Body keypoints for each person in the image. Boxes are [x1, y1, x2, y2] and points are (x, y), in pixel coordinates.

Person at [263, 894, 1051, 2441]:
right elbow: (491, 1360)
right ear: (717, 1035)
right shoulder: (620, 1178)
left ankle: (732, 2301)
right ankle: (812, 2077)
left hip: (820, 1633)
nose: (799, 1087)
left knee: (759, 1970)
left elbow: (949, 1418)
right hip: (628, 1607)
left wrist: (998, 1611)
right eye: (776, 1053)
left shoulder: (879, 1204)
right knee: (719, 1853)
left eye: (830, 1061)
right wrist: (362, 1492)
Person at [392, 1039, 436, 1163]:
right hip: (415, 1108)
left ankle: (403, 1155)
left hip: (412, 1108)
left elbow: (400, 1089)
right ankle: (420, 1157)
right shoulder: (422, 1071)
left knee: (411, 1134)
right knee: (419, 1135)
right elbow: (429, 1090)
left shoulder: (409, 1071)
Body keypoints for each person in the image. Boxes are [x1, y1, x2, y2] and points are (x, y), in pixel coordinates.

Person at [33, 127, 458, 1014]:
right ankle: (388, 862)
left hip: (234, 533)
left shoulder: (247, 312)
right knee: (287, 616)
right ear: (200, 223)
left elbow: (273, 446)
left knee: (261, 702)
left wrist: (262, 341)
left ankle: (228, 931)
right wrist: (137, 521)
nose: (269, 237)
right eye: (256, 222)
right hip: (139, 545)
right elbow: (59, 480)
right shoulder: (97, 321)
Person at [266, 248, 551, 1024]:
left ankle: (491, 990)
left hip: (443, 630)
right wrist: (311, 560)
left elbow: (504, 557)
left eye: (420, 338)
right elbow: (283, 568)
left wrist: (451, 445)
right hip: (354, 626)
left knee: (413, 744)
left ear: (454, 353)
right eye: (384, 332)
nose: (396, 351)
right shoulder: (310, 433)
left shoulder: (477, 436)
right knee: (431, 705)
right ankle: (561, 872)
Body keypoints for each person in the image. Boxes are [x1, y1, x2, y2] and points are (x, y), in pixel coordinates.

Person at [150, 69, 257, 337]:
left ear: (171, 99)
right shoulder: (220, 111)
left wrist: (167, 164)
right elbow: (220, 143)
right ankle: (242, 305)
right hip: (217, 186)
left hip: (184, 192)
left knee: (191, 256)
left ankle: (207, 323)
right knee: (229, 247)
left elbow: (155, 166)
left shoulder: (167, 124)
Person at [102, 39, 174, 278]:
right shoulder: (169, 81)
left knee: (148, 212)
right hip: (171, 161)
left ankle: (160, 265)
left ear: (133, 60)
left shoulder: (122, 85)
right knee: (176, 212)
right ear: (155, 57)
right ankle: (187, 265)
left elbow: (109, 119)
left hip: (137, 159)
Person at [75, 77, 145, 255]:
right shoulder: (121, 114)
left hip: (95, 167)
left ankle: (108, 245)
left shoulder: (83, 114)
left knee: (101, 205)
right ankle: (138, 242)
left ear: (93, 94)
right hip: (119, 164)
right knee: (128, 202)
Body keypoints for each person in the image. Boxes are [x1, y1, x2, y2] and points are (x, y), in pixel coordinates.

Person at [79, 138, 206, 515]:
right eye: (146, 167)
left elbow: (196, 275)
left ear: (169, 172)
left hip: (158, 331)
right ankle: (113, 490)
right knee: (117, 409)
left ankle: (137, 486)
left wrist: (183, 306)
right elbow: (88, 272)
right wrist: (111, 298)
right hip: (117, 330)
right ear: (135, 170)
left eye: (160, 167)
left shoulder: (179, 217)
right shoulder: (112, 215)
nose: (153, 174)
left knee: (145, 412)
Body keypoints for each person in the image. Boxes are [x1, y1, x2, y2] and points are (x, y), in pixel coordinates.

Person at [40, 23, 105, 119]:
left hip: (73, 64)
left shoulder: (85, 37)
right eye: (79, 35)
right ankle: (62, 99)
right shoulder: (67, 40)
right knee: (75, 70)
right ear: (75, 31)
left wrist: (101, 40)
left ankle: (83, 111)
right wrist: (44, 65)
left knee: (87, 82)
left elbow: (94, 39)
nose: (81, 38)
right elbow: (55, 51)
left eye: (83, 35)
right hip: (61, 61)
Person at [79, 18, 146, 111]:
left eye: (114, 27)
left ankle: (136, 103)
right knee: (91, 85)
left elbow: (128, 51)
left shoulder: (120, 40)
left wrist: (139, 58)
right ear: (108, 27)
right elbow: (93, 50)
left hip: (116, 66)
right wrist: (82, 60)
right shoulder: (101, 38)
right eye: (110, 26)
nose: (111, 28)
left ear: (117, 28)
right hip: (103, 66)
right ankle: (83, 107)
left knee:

******************************

● What needs to be done: The lines from the one holding "right elbow: (93, 50)" to the last line of the entries, both included: retype them exactly and give nothing else.

● Written solution:
right elbow: (93, 50)
left hip: (116, 66)
right wrist: (82, 60)
right shoulder: (101, 38)
right eye: (110, 26)
nose: (111, 28)
left ear: (117, 28)
right hip: (103, 66)
right ankle: (83, 107)
left knee:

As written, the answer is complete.